INSTRUCTIONS FOR THE TASK | Omit the pictures, then reproduce every remaining record exactly.

_____

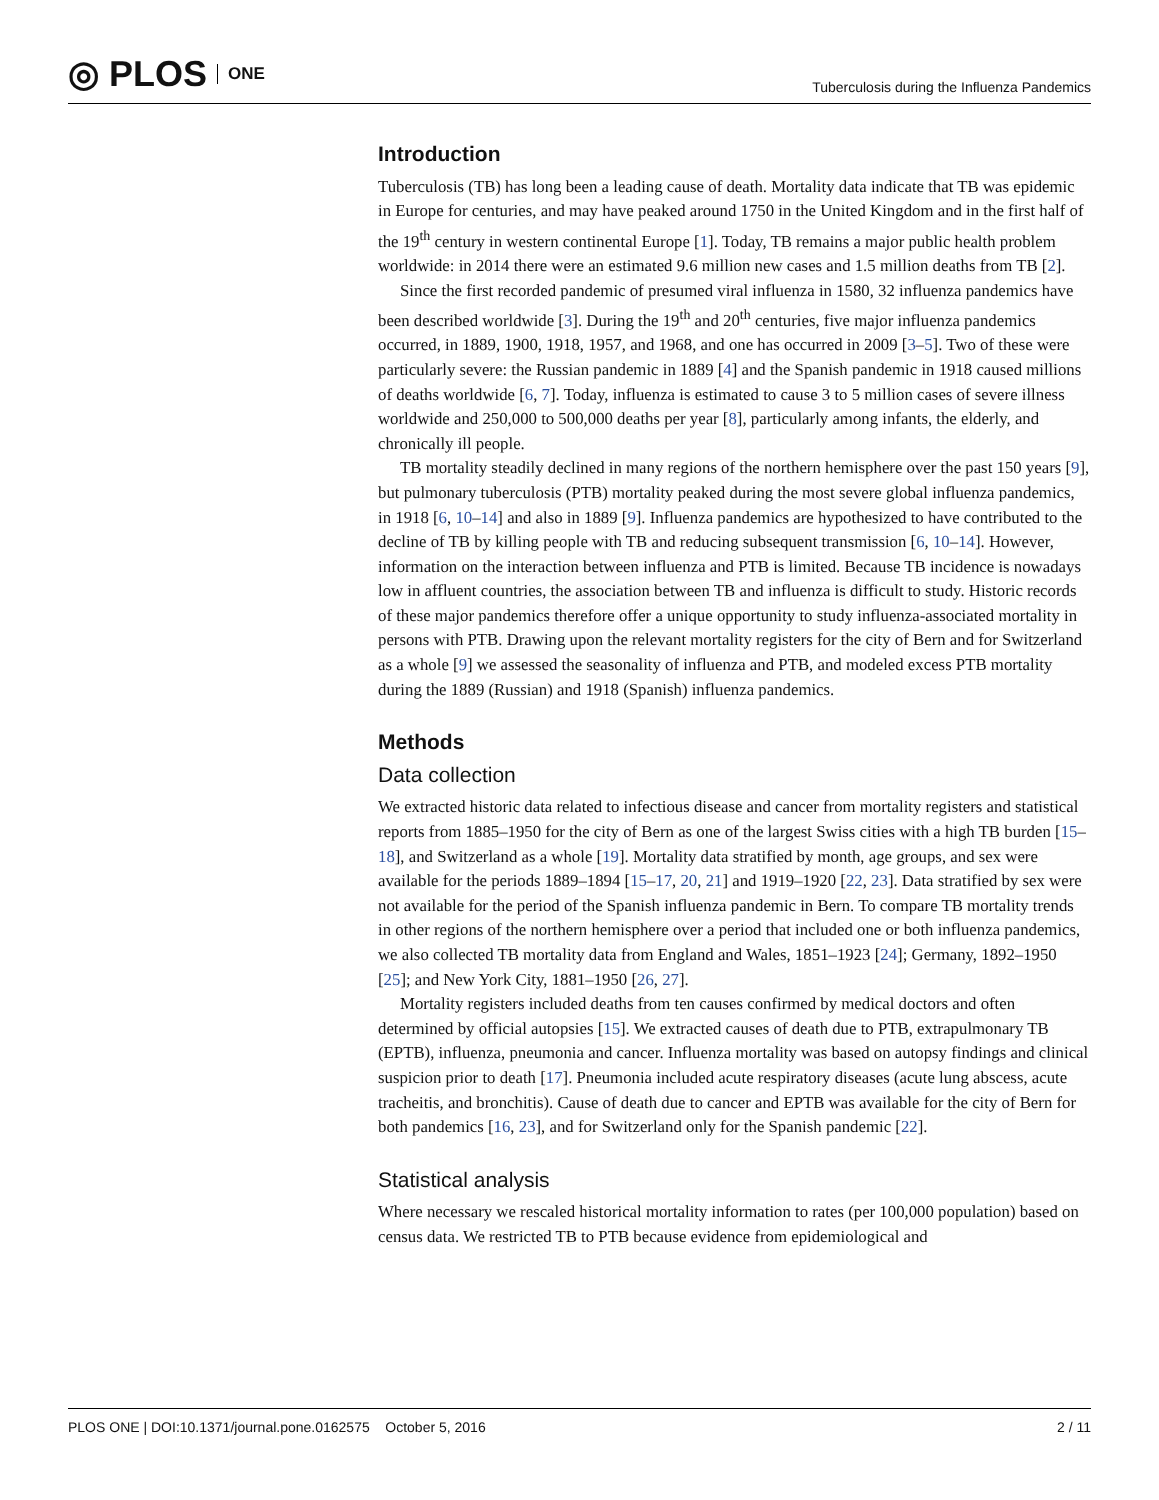◎ PLOS ONE
Tuberculosis during the Influenza Pandemics
Introduction
Tuberculosis (TB) has long been a leading cause of death. Mortality data indicate that TB was epidemic in Europe for centuries, and may have peaked around 1750 in the United Kingdom and in the first half of the 19<sup>th</sup> century in western continental Europe [1]. Today, TB remains a major public health problem worldwide: in 2014 there were an estimated 9.6 million new cases and 1.5 million deaths from TB [2].
Since the first recorded pandemic of presumed viral influenza in 1580, 32 influenza pandemics have been described worldwide [3]. During the 19<sup>th</sup> and 20<sup>th</sup> centuries, five major influenza pandemics occurred, in 1889, 1900, 1918, 1957, and 1968, and one has occurred in 2009 [3–5]. Two of these were particularly severe: the Russian pandemic in 1889 [4] and the Spanish pandemic in 1918 caused millions of deaths worldwide [6, 7]. Today, influenza is estimated to cause 3 to 5 million cases of severe illness worldwide and 250,000 to 500,000 deaths per year [8], particularly among infants, the elderly, and chronically ill people.
TB mortality steadily declined in many regions of the northern hemisphere over the past 150 years [9], but pulmonary tuberculosis (PTB) mortality peaked during the most severe global influenza pandemics, in 1918 [6, 10–14] and also in 1889 [9]. Influenza pandemics are hypothesized to have contributed to the decline of TB by killing people with TB and reducing subsequent transmission [6, 10–14]. However, information on the interaction between influenza and PTB is limited. Because TB incidence is nowadays low in affluent countries, the association between TB and influenza is difficult to study. Historic records of these major pandemics therefore offer a unique opportunity to study influenza-associated mortality in persons with PTB. Drawing upon the relevant mortality registers for the city of Bern and for Switzerland as a whole [9] we assessed the seasonality of influenza and PTB, and modeled excess PTB mortality during the 1889 (Russian) and 1918 (Spanish) influenza pandemics.
Methods
Data collection
We extracted historic data related to infectious disease and cancer from mortality registers and statistical reports from 1885–1950 for the city of Bern as one of the largest Swiss cities with a high TB burden [15–18], and Switzerland as a whole [19]. Mortality data stratified by month, age groups, and sex were available for the periods 1889–1894 [15–17, 20, 21] and 1919–1920 [22, 23]. Data stratified by sex were not available for the period of the Spanish influenza pandemic in Bern. To compare TB mortality trends in other regions of the northern hemisphere over a period that included one or both influenza pandemics, we also collected TB mortality data from England and Wales, 1851–1923 [24]; Germany, 1892–1950 [25]; and New York City, 1881–1950 [26, 27].
Mortality registers included deaths from ten causes confirmed by medical doctors and often determined by official autopsies [15]. We extracted causes of death due to PTB, extrapulmonary TB (EPTB), influenza, pneumonia and cancer. Influenza mortality was based on autopsy findings and clinical suspicion prior to death [17]. Pneumonia included acute respiratory diseases (acute lung abscess, acute tracheitis, and bronchitis). Cause of death due to cancer and EPTB was available for the city of Bern for both pandemics [16, 23], and for Switzerland only for the Spanish pandemic [22].
Statistical analysis
Where necessary we rescaled historical mortality information to rates (per 100,000 population) based on census data. We restricted TB to PTB because evidence from epidemiological and
PLOS ONE | DOI:10.1371/journal.pone.0162575 October 5, 2016 2 / 11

_____

SOLUTION TO THIS TASK |
◎ PLOS ONE
Tuberculosis during the Influenza Pandemics
Introduction
Tuberculosis (TB) has long been a leading cause of death. Mortality data indicate that TB was epidemic in Europe for centuries, and may have peaked around 1750 in the United Kingdom and in the first half of the 19<sup>th</sup> century in western continental Europe [1]. Today, TB remains a major public health problem worldwide: in 2014 there were an estimated 9.6 million new cases and 1.5 million deaths from TB [2].
Since the first recorded pandemic of presumed viral influenza in 1580, 32 influenza pandemics have been described worldwide [3]. During the 19<sup>th</sup> and 20<sup>th</sup> centuries, five major influenza pandemics occurred, in 1889, 1900, 1918, 1957, and 1968, and one has occurred in 2009 [3–5]. Two of these were particularly severe: the Russian pandemic in 1889 [4] and the Spanish pandemic in 1918 caused millions of deaths worldwide [6, 7]. Today, influenza is estimated to cause 3 to 5 million cases of severe illness worldwide and 250,000 to 500,000 deaths per year [8], particularly among infants, the elderly, and chronically ill people.
TB mortality steadily declined in many regions of the northern hemisphere over the past 150 years [9], but pulmonary tuberculosis (PTB) mortality peaked during the most severe global influenza pandemics, in 1918 [6, 10–14] and also in 1889 [9]. Influenza pandemics are hypothesized to have contributed to the decline of TB by killing people with TB and reducing subsequent transmission [6, 10–14]. However, information on the interaction between influenza and PTB is limited. Because TB incidence is nowadays low in affluent countries, the association between TB and influenza is difficult to study. Historic records of these major pandemics therefore offer a unique opportunity to study influenza-associated mortality in persons with PTB. Drawing upon the relevant mortality registers for the city of Bern and for Switzerland as a whole [9] we assessed the seasonality of influenza and PTB, and modeled excess PTB mortality during the 1889 (Russian) and 1918 (Spanish) influenza pandemics.
Methods
Data collection
We extracted historic data related to infectious disease and cancer from mortality registers and statistical reports from 1885–1950 for the city of Bern as one of the largest Swiss cities with a high TB burden [15–18], and Switzerland as a whole [19]. Mortality data stratified by month, age groups, and sex were available for the periods 1889–1894 [15–17, 20, 21] and 1919–1920 [22, 23]. Data stratified by sex were not available for the period of the Spanish influenza pandemic in Bern. To compare TB mortality trends in other regions of the northern hemisphere over a period that included one or both influenza pandemics, we also collected TB mortality data from England and Wales, 1851–1923 [24]; Germany, 1892–1950 [25]; and New York City, 1881–1950 [26, 27].
Mortality registers included deaths from ten causes confirmed by medical doctors and often determined by official autopsies [15]. We extracted causes of death due to PTB, extrapulmonary TB (EPTB), influenza, pneumonia and cancer. Influenza mortality was based on autopsy findings and clinical suspicion prior to death [17]. Pneumonia included acute respiratory diseases (acute lung abscess, acute tracheitis, and bronchitis). Cause of death due to cancer and EPTB was available for the city of Bern for both pandemics [16, 23], and for Switzerland only for the Spanish pandemic [22].
Statistical analysis
Where necessary we rescaled historical mortality information to rates (per 100,000 population) based on census data. We restricted TB to PTB because evidence from epidemiological and
PLOS ONE | DOI:10.1371/journal.pone.0162575 October 5, 2016 2 / 11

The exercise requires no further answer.